Lead compound optimization

After selecting promising compounds during the lead discovery phase, researchers move on to the next step — lead compound optimization. The goal here is to improve the potency of hit compounds and reduce their side effects.

At this step, separate HTS screening runs may be performed as chemists attempt to alter the chemical structure of the compounds to increase their activity against the chosen target and decrease activity against unrelated targets.

Another goal of lead compound optimization is to improve the ADMET properties of the compounds while preserving their potency and selectivity. Experiments are conducted using 3D cell culture systems (in vitro) and then in animal efficacy models (in vivo) to optimize dosage and introduction route (oral, injection).
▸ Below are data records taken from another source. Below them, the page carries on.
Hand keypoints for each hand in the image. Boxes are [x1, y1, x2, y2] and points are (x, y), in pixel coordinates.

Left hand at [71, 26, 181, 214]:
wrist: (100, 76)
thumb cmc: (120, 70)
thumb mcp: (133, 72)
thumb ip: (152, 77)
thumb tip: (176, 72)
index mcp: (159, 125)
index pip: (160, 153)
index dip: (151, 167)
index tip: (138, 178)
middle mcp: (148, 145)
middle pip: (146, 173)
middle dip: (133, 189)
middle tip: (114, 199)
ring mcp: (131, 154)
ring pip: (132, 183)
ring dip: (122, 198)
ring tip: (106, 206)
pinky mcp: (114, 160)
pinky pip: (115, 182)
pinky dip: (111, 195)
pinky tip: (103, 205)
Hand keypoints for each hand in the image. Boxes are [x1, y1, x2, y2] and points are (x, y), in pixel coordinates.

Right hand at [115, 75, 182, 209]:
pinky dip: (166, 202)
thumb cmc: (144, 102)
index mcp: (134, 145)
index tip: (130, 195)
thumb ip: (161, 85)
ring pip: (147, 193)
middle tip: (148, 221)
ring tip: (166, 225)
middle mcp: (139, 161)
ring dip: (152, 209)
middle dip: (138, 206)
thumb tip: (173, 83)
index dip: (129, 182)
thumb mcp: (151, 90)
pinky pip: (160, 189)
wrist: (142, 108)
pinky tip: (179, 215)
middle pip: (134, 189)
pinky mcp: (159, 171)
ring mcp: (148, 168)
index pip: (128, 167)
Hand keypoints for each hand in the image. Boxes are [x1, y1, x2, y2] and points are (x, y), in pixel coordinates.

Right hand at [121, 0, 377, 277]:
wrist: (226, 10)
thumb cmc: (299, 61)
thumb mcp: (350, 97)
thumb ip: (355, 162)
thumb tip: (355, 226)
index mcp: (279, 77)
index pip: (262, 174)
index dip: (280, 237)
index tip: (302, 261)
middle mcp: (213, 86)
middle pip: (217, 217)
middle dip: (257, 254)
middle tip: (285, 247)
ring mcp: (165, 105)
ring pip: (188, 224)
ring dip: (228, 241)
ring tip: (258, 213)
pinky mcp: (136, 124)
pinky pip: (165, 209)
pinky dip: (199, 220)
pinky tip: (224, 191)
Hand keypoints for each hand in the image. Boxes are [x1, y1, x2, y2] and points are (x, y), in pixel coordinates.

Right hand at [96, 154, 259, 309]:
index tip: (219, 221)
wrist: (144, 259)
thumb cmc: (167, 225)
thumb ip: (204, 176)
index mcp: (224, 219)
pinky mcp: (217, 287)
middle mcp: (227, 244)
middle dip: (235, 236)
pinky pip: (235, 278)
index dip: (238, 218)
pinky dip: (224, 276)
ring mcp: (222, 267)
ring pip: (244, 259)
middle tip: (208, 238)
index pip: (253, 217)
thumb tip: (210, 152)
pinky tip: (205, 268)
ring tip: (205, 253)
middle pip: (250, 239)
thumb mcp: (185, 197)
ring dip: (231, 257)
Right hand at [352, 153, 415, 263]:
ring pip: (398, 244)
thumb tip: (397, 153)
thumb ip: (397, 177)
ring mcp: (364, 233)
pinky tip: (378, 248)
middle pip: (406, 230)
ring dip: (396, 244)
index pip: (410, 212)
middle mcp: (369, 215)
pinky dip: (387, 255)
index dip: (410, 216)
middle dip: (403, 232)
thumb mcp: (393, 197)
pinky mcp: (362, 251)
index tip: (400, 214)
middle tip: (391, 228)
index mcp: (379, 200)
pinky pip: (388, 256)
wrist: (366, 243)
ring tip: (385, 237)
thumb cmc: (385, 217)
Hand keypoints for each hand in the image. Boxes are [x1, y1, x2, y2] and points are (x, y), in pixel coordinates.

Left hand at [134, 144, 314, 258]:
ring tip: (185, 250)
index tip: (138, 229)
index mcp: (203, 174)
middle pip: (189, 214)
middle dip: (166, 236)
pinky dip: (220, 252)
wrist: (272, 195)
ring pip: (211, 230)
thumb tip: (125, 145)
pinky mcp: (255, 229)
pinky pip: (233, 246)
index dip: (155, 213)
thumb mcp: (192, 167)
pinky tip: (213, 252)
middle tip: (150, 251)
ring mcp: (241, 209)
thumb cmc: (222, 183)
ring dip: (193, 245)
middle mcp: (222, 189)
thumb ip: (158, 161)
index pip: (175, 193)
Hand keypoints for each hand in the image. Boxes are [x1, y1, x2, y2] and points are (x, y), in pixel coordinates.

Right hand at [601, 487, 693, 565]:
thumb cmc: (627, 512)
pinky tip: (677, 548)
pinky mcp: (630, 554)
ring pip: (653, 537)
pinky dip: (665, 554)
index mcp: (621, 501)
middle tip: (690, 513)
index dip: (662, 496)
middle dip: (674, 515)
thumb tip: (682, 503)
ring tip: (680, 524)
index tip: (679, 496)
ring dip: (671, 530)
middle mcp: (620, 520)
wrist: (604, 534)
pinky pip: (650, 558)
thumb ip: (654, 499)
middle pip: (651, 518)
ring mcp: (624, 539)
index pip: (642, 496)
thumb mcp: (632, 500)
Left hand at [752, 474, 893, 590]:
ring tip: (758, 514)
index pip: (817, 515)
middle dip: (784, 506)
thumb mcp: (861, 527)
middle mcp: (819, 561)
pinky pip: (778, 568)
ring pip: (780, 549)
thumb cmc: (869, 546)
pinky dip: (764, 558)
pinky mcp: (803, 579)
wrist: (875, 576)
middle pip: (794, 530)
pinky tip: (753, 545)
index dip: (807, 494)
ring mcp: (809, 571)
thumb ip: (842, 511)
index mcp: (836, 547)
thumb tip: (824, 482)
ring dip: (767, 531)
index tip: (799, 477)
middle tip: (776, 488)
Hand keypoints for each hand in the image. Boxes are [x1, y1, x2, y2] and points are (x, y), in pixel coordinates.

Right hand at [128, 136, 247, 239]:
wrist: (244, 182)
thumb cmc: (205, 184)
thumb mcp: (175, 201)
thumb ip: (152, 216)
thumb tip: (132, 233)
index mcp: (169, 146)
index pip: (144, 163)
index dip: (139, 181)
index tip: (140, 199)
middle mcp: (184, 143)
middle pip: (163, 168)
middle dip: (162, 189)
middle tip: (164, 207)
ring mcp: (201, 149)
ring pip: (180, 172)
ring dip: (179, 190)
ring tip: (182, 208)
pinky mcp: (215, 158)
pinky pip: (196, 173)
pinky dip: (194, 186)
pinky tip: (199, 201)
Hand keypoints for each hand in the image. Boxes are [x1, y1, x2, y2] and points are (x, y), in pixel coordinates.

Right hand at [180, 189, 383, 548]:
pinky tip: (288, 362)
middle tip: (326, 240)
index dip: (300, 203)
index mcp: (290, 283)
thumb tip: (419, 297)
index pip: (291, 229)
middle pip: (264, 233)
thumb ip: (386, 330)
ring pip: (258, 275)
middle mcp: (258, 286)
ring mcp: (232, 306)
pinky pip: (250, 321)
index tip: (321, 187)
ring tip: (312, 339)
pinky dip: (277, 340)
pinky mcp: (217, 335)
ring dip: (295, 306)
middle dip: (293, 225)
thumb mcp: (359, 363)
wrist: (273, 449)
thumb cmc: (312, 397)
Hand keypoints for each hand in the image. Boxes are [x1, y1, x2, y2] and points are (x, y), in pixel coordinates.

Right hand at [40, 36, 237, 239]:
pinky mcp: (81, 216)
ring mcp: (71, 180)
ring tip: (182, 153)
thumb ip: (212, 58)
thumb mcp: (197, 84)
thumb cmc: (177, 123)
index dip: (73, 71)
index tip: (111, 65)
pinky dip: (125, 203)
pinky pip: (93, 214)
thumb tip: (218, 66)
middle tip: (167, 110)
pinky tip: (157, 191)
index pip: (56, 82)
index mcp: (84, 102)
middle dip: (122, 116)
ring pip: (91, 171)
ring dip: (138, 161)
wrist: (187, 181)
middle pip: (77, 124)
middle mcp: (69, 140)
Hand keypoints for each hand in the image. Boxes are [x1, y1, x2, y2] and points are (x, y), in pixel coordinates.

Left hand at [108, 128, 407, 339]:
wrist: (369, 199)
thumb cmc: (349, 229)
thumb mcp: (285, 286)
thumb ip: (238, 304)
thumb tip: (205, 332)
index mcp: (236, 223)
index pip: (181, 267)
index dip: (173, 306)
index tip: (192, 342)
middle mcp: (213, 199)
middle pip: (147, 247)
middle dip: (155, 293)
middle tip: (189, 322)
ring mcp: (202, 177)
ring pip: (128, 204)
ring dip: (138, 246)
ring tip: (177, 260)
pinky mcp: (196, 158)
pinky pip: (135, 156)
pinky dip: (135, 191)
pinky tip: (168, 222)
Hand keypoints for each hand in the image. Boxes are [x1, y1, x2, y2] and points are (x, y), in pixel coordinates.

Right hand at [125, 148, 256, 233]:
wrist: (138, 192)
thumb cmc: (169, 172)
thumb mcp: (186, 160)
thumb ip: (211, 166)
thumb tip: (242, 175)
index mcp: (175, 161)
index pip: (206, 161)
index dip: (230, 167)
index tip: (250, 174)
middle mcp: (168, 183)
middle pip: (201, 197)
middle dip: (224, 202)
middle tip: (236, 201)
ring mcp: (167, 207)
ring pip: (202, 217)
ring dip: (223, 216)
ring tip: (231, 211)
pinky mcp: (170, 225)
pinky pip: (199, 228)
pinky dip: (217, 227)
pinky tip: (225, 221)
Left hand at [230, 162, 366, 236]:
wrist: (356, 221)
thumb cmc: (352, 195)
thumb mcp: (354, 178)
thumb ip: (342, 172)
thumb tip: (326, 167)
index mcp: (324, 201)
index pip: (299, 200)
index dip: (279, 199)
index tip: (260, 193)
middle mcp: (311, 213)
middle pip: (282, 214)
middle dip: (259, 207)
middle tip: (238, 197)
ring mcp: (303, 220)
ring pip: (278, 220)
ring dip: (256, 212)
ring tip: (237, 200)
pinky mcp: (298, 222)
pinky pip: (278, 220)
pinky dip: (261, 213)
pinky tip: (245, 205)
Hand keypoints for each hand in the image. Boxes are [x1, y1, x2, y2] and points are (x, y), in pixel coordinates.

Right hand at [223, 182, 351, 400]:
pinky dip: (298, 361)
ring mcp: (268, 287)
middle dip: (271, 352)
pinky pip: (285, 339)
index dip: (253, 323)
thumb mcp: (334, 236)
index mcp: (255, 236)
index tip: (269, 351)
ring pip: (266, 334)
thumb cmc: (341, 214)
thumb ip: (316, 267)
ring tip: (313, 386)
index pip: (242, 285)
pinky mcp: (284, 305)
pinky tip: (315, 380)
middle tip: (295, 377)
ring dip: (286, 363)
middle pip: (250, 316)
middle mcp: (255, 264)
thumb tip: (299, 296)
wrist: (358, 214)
There are also various computational tools (in silico) that attempt to predict ADME properties and help scientists focus on the promising candidates. DL has been successfully applied to this problem and shows an increasing promise and usefulness for ADME prediction.

The drug discovery phase ends when scientists find at least one promising drug. Then, they move the candidate to the next stage —pre-clinical development and clinical development, which includes three phases of clinical trials.

Conclusion

The goal of drug discovery is to identify chemical compounds that have the potential to become effective drugs that treat a specific pathological condition. The main steps of drug discovery are target discovery, target validation, lead compound identification, and lead compound optimization.

A good drug candidate interacts only with relevant biological targets with the strength required for meeting efficacy requirements. It should also be safe and produce few side effects, and its ADME properties should meet specific criteria. Getting this process right is vital as mistakes made here can cause future clinical trials to fail.

Many computational tools are available for researchers. Machine Learning and Deep Learning methods have become increasingly more popular at every step in the drug discovery process.

In future posts, we will take a closer look at all stages of the drug development process, investigate the computational tools available for each one, and examine where there’s room for innovation.